Many people are very skilled at hiding their problems, which makes them worsen over time until there is a breaking point and they have to enter the medical system. Too often, very little is done in the prevention and promotion stages; most adult mental health issues begin in childhood or adolescence. Unresolved mental health problems are very likely to have a negative impact on a child’s development and learning outcomes, and they may well have significant consequences for a lifetime. We have to prioritise addressing youth mental health while we still can impact the course of action for the better.
The need for mental health support in youth has doubled over the years, and cracks are emerging in national health systems. We are not yet equipped with the personnel or system to deal with the challenge at hand. Currently, most efforts are going towards “firefighting”: helping people on support lines and in doctors’ offices. But—and this is not a surprise—we need to turn our attention and actions towards prevention and early detection and, truthfully, redesign our systems to be able to do that.
How might fewer youths reach critical mental health states so populations would be healthier and reach their full potential? How can we make it so that the need for a “mental health ambulance” would be minimised? And what might we need to do so youths are more resilient and create positive change in their own lives and in the world?
More on the Forum Network: Why does mental health in Africa matter? by Rasa Dawson, Chief Development and Communications Officer, StrongMinds
Youth mental health is a matter for the whole village, not just one person
We need to educate, empower and enable flourishing communities where the needs of youths are noticed and cared for in a systemic and holistic way. There are many stakeholders, which makes youth mental health one of the world’s “wicked” problems. We at Clanbeat know that there is no one-size-fits-all solution to this problem; we have to be sensitive to different needs and circumstances to create personalised responses and care.

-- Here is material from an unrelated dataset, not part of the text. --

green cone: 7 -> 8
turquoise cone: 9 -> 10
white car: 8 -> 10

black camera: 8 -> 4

Together with the Estonian mental health ecosystem, we have begun pilots to mainstream systemic, regular mental health self-assessments for youths. Based on this mapping, we provide validated mental health information sources and services matched to patients personal needs, and in real-time.

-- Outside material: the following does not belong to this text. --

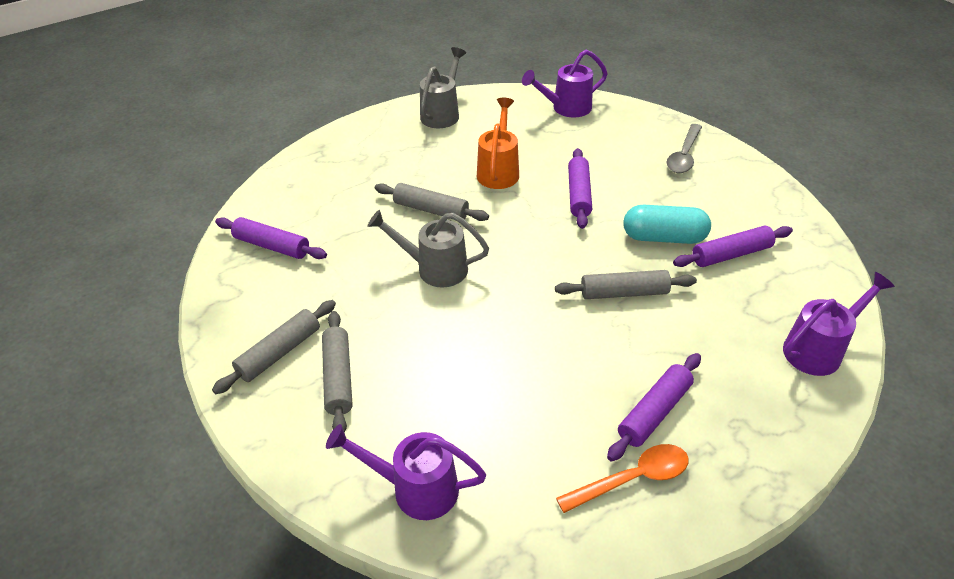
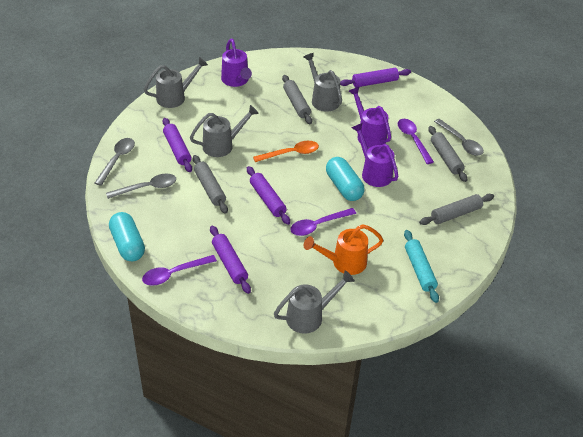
grey spoon: 1 -> 3
grey watering can: 2 -> 4
purple spoon: 0 -> 3
turquoise capsule: 1 -> 2
turquoise rolling pin: 0 -> 1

Providing speedy, personalised help is the future.
Our solution offers young people the opportunity to have their own positively framed self-check-ins, designed for them and with them. Personalised pathways to resources give them knowledge and skills, improving their well-being and supporting them if problems arise.
Accessibility and help in real-time
Even if a mental health specialist is not available to everyone in person, there are still ways to still help youths. The landscape of evidence-based self-help materials, programmes and telehealth possibilities is expanding; although not suitable for everyone, youths are better prepared to use them than older generations. With the strategic involvement of local expertise, cultural and language barriers can be also lowered, offering opportunities for international co-operation in the treatment of mental health.
Providing speedy, personalised help is the future. Gathering qualified service providers and matching them with youths, either directly or through their local ecosystem, creates the largest impact if presented in the right place, time and way.
We need to work with data promptly to create impact
Systematic help is needed to analyse the data quickly and act accordingly. A lot of data are collected by many stakeholders, but too often the benefit to individuals is neither seen nor felt at all. Through technology and data science it is possible to give almost immediate feedback and follow-up suggestions, so that people feel supported to improve their lives right when they need it.
It is already possible to prevent much of the suffering caused by youth mental health problems.
We support the systematic and data-based promotion of youth mental health at student, school, local governments and state levels to prevent more serious problems later in life. Our vision is that students will have the knowledge to maintain their own positive mental health and the skills to apply mental health first aid to others.
Let’s make positive change happen
Today, it is already possible to prevent much of the suffering caused by youth mental health problems: noticing each student’s needs in a personalised way and providing real time help where possible; giving them the agency to create better habits and healthier lives. From this, big data sets are born—and analysing them to empower communities to grow stronger by supporting youth can create better school environments and national support systems for a healthier world.